Text passage =
Thursday, April 23, 2015

When to file form MGT 14 under Companies Act 2013

Passing of below mention Resolutions necessitates filing form MGT 14. The resolution should be filed with ROC within 30 days of passing the resolution.

Section- 8

For a company registered under Section- 8 to convert itself into a company of any other kind or alteration of its Memorandum or Articles

Section – 12
Shifting of Registered Office address

Section-13 
Alteration in MOA.

Section - 14
Alteration in Article.

Section 13(8)
A company, which has raised money from public through Prospectus and still has any unutilized amount out of the money so raised, shall not Change its objects for which it raised the money through prospectus unless a special Resolution is passed by the company.

Section 27(1)
A company shall not, at any time, vary the terms of a contract referred to in the prospectus or objects for which the prospectus was issued, except subject to the approval of, or except subject to an authority given by the company in general meeting by way of special resolution.

Section 48(1)

Given records =
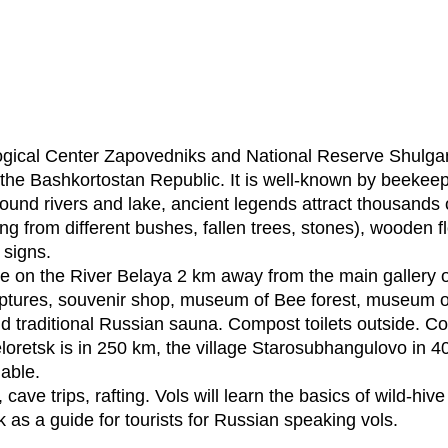
gical Center Zapovedniks and National Reserve Shulgan-
in the Bashkortostan Republic. It is well-known by beek
ound rivers and lake, ancient legends attract thousands of
g from different bushes, fallen trees, stones), wooden flo
 signs.
te on the River Belaya 2 km away from the main gallery o
ptures, souvenir shop, museum of Bee forest, museum of
nd traditional Russian sauna. Compost toilets outside. Co
 Beloretsk is in 250 km, the village Starosubhangulovo in 
lable.
ave trips, rafting. Vols will learn the basics of wild-hi
k as a guide for tourists for Russian speaking vols.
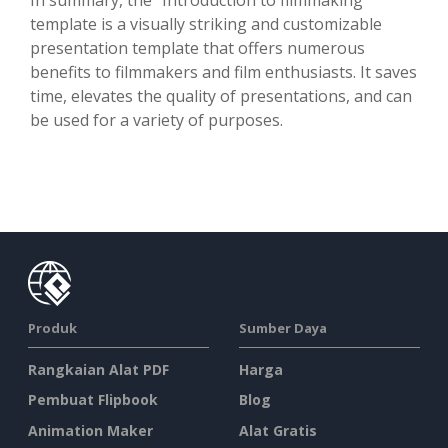
template is a visually striking and customizable
presentation template that offers numerous
benefits to filmmakers and film enthusiasts. It saves
time, elevates the quality of presentations, and can
be used for a variety of purposes.
Produk
Sumber Daya
Rangkaian Alat PDF
Harga
Pembuat Flipbook
Blog
Animation Maker
Alat Gratis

What this task involves =
Write out the stretch of the form MGT 14 text above from "Passing of below" through "Alteration in MOA.", copying it word for word.

Exercise output =
Passing of below mention Resolutions necessitates filing form MGT 14. The resolution should be filed with ROC within 30 days of passing the resolution.

Section- 8

For a company registered under Section- 8 to convert itself into a company of any other kind or alteration of its Memorandum or Articles

Section – 12
Shifting of Registered Office address

Section-13 
Alteration in MOA.